While the tension between harmonisation and validity persists, Linsi urges people making use of FDI data to be mindful of its shortcomings.
“[The IMF] has clearly moved towards harmonisation,” he says. “There are political imperatives to do so because policymakers want to have comparable data, right? And I think that’s fair enough. What I think is more the problem is the dark side of that is little acknowledged – that it comes at a cost, and the cost is that the data is maybe not so meaningful for many countries who are still forced to produce them. Statisticians acknowledge that if you talk to them privately. They also have footnotes and appendices and so on, but it’s not communicated very clearly that this is what’s happening.”
One alternative to data on stocks and flows is emerging not from international organisations, but from the private sector. The internet, the spread of information transparency laws, and advances in automated content analysis have opened up the possibility of gathering data on FDI at the level of individual investments.
Glenn Barklie, chief economist at the New Statesman Media Group, believes that this sort of data is particularly valuable for the possibilities it opens up for more fine-grained analysis. “For example,” he says, “when we look at greenfield projects and M&A deals, both are included in overall FDI flows and stocks. However, the trends in each can vary. Similarly, this data makes it possible to spot any outliers at the project level – one mega-acquisition could actually heavily skew a trend for stocks and flows.”
Another key advantage of this data is its ability to report the number of jobs created by each investment project, insofar as this information is publicly available. Many investment promotion agencies use this data to measure up to their own job creation targets. For instance, some agencies use project-level data to assess not only the number of jobs created by FDI, but also their quality – for instance, noting the proportion of these jobs that pay above the private sector median wage. As time goes by, project-level data may become a valuable tool for policymakers looking to discern between helpful and unhelpful capital inflows.
“One of the key benefits of FDI is job creation – even more so than the amount of capital invested,” Barklie says. “Although it is safe to broadly assume that a higher capital investment will be correlated to a higher number of jobs created, that’s not always the case. Job creation is a key priority for governments and FDI is an extremely important avenue for this. Project-level data gives insight into this, whereas stocks and flows data do not.”
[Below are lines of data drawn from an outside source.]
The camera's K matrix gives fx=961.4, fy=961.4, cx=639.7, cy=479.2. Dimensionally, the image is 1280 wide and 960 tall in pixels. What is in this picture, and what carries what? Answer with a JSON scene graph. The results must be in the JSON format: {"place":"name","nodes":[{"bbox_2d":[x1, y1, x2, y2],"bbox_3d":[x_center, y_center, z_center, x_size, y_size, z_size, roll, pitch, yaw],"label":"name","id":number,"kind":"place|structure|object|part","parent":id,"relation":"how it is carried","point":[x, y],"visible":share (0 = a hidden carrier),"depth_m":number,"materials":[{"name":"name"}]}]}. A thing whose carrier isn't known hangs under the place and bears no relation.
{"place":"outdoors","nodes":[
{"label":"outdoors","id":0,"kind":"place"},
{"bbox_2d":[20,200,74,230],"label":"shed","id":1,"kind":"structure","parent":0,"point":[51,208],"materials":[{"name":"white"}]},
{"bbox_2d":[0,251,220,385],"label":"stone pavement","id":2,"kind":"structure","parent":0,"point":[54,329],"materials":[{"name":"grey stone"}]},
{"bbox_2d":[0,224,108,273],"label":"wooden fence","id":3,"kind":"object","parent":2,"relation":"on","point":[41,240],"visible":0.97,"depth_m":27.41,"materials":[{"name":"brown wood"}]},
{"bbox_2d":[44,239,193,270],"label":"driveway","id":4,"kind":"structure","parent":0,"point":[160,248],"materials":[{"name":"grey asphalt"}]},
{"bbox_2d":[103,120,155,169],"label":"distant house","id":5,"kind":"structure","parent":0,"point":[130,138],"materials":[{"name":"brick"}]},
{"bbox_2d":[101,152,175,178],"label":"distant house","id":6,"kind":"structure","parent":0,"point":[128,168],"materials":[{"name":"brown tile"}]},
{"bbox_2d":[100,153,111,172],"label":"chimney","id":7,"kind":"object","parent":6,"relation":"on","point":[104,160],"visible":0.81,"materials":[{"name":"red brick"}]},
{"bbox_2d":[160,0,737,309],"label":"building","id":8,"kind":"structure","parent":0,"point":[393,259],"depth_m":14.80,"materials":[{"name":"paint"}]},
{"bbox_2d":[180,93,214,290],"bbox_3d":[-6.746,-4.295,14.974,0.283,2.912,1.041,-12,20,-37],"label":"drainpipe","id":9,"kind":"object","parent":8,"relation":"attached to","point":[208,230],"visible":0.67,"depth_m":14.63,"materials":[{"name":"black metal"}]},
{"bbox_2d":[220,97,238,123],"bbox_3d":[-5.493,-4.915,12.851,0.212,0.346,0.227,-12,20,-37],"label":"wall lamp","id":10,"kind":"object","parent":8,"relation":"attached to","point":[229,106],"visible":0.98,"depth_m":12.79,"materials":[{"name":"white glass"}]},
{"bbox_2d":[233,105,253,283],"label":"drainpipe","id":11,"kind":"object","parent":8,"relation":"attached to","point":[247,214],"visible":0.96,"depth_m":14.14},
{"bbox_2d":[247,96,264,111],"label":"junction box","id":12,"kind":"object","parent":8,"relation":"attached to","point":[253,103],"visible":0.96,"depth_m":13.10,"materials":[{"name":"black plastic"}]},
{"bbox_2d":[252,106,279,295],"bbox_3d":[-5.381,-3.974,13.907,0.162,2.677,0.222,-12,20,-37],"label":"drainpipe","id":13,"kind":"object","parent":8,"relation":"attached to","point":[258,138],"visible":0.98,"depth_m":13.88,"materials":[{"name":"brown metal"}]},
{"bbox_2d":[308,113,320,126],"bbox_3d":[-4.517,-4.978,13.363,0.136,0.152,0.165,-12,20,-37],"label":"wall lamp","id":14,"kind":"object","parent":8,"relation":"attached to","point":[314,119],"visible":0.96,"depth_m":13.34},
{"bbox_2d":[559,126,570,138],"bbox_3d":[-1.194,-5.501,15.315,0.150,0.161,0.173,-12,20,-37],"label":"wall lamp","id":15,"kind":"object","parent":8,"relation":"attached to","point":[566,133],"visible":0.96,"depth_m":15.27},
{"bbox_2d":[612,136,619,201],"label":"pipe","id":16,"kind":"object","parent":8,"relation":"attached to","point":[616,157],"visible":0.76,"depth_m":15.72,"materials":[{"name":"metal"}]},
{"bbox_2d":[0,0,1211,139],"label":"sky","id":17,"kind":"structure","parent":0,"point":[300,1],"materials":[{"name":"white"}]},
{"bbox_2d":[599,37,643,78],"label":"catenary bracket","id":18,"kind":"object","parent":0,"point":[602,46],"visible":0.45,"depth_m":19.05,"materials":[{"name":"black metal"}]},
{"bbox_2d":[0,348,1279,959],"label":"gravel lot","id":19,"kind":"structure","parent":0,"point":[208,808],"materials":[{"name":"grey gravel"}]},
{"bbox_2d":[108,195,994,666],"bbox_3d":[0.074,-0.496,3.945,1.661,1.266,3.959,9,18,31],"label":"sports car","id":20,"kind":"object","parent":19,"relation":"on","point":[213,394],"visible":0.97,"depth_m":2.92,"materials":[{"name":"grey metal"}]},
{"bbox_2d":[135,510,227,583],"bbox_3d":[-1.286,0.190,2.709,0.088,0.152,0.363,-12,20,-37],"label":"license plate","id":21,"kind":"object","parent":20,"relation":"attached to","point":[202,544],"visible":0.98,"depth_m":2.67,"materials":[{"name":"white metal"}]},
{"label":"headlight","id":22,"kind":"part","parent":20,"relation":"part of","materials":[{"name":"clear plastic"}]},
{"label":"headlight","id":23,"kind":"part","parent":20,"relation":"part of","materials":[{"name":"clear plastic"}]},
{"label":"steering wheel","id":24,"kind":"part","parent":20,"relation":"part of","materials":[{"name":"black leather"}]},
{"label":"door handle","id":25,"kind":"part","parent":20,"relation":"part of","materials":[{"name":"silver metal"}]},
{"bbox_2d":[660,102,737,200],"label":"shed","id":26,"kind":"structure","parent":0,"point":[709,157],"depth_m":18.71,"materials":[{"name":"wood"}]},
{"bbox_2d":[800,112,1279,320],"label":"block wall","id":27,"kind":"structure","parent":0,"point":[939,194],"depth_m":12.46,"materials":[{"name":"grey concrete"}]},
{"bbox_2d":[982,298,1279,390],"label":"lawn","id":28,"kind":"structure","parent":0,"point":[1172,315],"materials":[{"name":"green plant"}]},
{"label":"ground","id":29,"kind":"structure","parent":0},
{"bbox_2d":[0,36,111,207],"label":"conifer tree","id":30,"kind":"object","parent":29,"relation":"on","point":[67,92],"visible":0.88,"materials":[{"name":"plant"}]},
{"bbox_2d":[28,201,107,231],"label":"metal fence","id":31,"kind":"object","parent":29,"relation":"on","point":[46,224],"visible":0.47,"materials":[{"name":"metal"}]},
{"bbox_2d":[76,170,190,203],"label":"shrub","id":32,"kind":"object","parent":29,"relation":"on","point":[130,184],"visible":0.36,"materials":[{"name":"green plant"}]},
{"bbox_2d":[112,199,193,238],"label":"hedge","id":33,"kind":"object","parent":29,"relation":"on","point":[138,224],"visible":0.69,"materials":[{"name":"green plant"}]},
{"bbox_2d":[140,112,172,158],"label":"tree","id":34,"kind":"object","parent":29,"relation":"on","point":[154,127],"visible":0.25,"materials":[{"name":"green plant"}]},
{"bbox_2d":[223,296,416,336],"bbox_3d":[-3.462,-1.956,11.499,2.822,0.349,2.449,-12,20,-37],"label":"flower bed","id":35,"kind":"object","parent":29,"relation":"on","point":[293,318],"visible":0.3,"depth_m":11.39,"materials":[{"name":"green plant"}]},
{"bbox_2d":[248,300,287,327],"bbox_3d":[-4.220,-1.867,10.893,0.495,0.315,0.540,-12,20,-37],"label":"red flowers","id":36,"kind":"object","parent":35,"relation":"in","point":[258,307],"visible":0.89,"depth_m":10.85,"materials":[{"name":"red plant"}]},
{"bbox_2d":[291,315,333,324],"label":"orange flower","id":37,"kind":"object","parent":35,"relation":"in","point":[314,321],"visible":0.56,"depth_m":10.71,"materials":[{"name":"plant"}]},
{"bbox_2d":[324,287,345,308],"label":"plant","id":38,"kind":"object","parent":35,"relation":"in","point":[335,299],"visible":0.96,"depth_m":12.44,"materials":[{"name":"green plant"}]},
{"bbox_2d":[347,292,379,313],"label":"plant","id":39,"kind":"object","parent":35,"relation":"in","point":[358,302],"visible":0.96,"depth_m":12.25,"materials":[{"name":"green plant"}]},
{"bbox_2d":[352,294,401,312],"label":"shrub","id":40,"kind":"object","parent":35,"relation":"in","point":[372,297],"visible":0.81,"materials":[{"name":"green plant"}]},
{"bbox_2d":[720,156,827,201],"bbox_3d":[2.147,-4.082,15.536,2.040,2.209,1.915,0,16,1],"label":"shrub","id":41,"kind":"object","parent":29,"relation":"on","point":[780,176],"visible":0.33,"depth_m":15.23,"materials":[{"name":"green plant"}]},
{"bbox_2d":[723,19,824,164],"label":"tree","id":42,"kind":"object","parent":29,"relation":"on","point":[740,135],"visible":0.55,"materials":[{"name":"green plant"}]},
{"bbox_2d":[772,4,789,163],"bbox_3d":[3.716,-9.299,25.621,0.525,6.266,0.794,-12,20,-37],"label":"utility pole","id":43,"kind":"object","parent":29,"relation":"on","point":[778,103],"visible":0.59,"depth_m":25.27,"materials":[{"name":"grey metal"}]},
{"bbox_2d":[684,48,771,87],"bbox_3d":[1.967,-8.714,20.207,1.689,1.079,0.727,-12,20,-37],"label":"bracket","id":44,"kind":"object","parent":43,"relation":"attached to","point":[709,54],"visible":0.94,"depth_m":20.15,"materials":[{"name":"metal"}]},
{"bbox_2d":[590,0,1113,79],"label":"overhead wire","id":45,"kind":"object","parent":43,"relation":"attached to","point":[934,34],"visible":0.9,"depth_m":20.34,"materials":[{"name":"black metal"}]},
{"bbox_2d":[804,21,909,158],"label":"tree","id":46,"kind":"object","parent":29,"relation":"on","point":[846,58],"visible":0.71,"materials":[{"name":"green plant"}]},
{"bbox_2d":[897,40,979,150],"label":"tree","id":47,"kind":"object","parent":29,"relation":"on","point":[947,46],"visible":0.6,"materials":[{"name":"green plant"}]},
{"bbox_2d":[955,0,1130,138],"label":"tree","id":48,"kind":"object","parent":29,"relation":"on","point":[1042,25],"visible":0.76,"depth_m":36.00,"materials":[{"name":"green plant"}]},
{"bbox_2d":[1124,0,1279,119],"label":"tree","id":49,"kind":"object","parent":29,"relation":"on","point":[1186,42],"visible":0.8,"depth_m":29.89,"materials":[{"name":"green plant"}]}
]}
While coverage is rapidly improving, the fact that the collectors of project-level data lack the institutional firepower of government statistical agencies makes it difficult to capture all projects. Investments by small or secretive companies are unlikely to result in press releases that can be scraped by an algorithm, while language barriers and data privacy laws may add further woes.
Ultimately, no data set is perfect. This is especially true for those that attempt to capture large, diverse and abstract phenomena such as capital flows. Nonetheless, decisions will continue to be made and narratives will continue to be built on whatever data is available.
It’s therefore not an option to just abandon flawed data sets altogether. “It’s important to acknowledge the uncertainty that is hiding in the numbers,” Linsi says. “We can and we should use numbers, but we should take them with a grain of salt more than we do now.”